Still, the name Stjerneborg continued to live on and is even believed to have been the official name of the Observatory at the Round Tower for a period of time. Tycho Brahe’s great celestial globe also continued to live on. It had first been located on Hven, then it was taken to Prague, and during the Thirty Years’ War it was found in a Jesuit College by one of King Christian IV’s sons, whereafter it took a few detours before it ended up at the Round Tower. Here, it stood in a room that was named after Tycho Brahe until it went up in flames during the fire of Copenhagen in 1728.

It has since been replaced by several other items associated with Tycho Brahe. When an astronomical-historical collection was established in the Round Tower in the 1920s, a key area of focus was “Memories of Tycho Brahe and his work”, as its initiator phrased it. The collection, which is no longer publicly available, thus includes everything from models of Tycho Brahe’s instruments to a cast of his funeral monument in Prague, his skull and a piece of Uraniborg’s foundation stone as well as a page with his personal signature.

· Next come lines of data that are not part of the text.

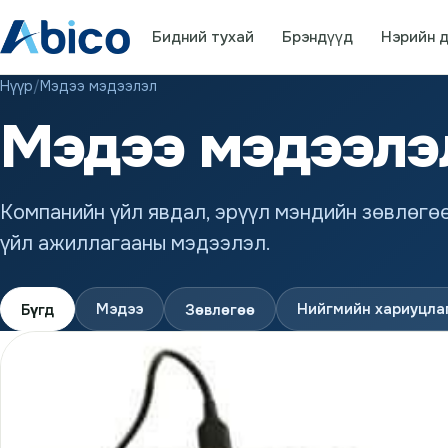
Бидний тухай
Брэндүүд
Нэрийн д
Нүүр
/
Мэдээ мэдээлэл
Мэдээ мэдээлэ
Компанийн үйл явдал, эрүүл мэндийн зөвлөгө
үйл ажиллагааны мэдээлэл.
Мэдээ
Нийгмийн хариуцла
Бүгд
Зөвлөгөө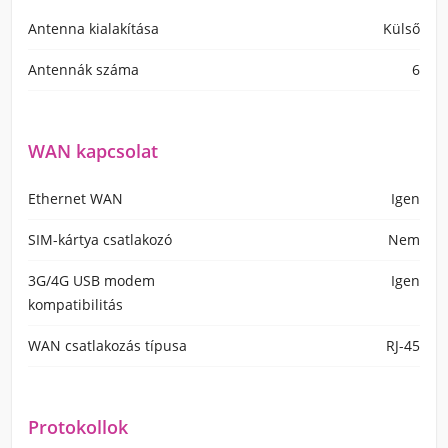
Antenna kialakítása
Külső
Antennák száma
6
WAN kapcsolat
Ethernet WAN
Igen
SIM-kártya csatlakozó
Nem
3G/4G USB modem
Igen
kompatibilitás
WAN csatlakozás típusa
RJ-45
Protokollok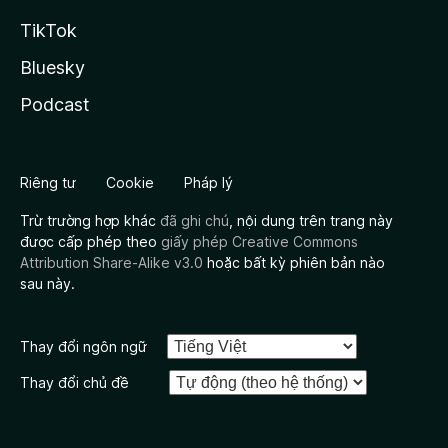
TikTok
Bluesky
Podcast
Riêng tư
Cookie
Pháp lý
Trừ trường hợp khác
đã ghi chú
, nội dung trên trang này
được cấp phép theo
giấy phép Creative Commons
Attribution Share-Alike v3.0
hoặc bất kỳ phiên bản nào
sau này.
Thay đổi ngôn ngữ
Thay đổi chủ đề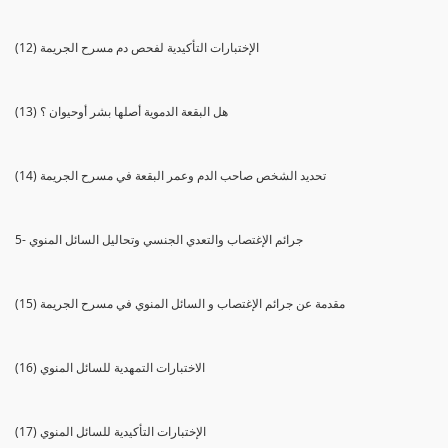
(12) الإختبارات التأكيدية لفحص دم مسرح الجريمة
(13) هل البقعة الدموية أصلها بشر أوحيوان ؟
(14) تحديد الشخص صاحب الدم وعمر البقعة في مسرح الجريمة
5- جرائم الإغتصاب والتعدي الجنسي وتحاليل السائل المنوي
(15) مقدمة عن جرائم الإغتصاب و السائل المنوي في مسرح الجريمة
(16) الاختبارات التمهدية للسائل المنوي
(17) الإختبارات التأكيدية للسائل المنوي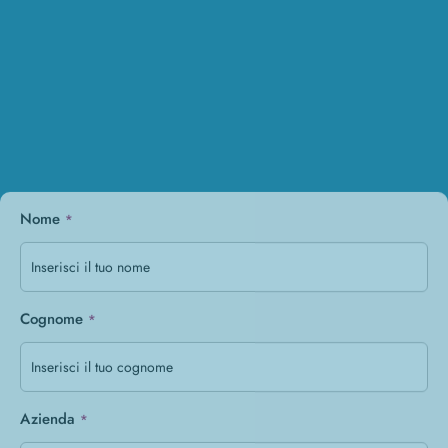
Email
*
Telefono
*
Messaggio
*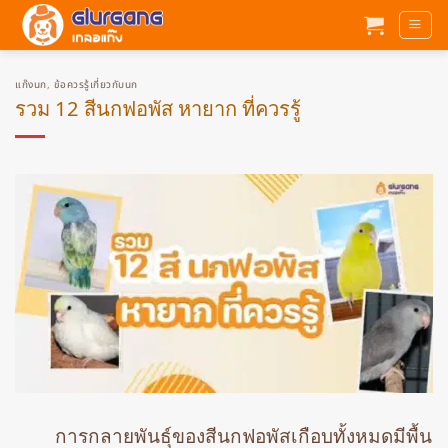
ข้าม
ไป
ยัง
เนื้อหา
แก๊งนก
,
ข้อควรรู้เกี่ยวกับนก
รวม 12 สีนกฟอพัส หายาก ที่ควรรู้
การกลายพันธุ์ของสีนกฟอพัสเกือบทั้งหมดมีพื้น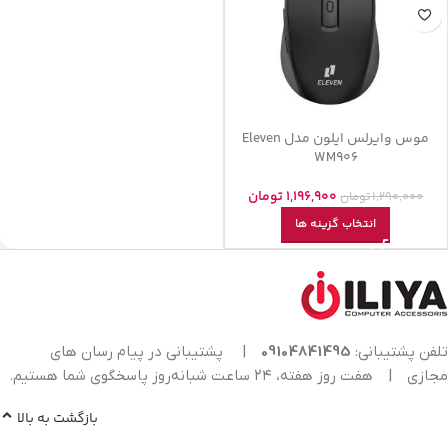
موس وایرلس ایلون مدل Eleven
WM906
1,196,900
تومان
1,290,000
تومان
انتخاب گزینه ها
تلفن پشتیبانی:
09104841495
|
پشتیبانی در پیام رسان های
مجازی
|
هفت روز هفته، ۲۴ ساعت شبانه‌روز پاسخگوی شما هستیم.
بازگشت به بالا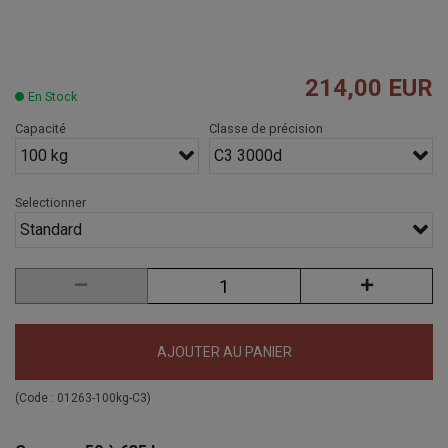
214,00 EUR
En Stock
Capacité
Classe de précision
100 kg
C3 3000d
Selectionner
Standard
AJOUTER AU PANIER
(Code :
01263-100kg-C3
)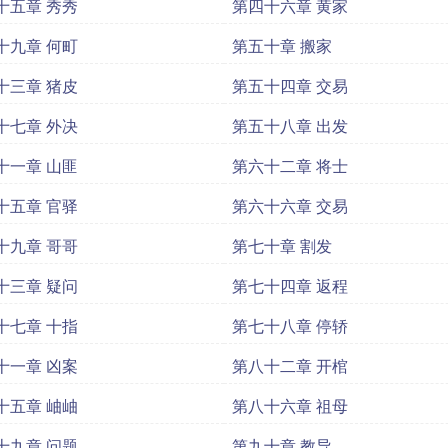
十五章 秀秀
第四十六章 黄家
十九章 何町
第五十章 搬家
十三章 猪皮
第五十四章 交易
十七章 外决
第五十八章 出发
十一章 山匪
第六十二章 将士
十五章 官驿
第六十六章 交易
十九章 哥哥
第七十章 割发
十三章 疑问
第七十四章 返程
十七章 十指
第七十八章 停轿
十一章 凶案
第八十二章 开棺
十五章 岫岫
第八十六章 祖母
十九章 问题
第九十章 教导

In 1932, a bust of Tycho Brahe was erected in his honour at the bottom of the Round Tower, made by the sculptor Siegfried Wagner (1874-1952) who is best known for his monument Lurblæserne (The Lur Players), which is located on the City Hall Square in Copenhagen. Thus, should anyone think the same as the travel writer John Carr, that Tycho Brahe surely did ascend the Round Tower, they really cannot be blamed. The only round tower Tycho Brahe ascended though, was a medieval watchtower on the ramparts of Copenhagen, which the astronomer used as an observatory when staying in the city. But that is a different story.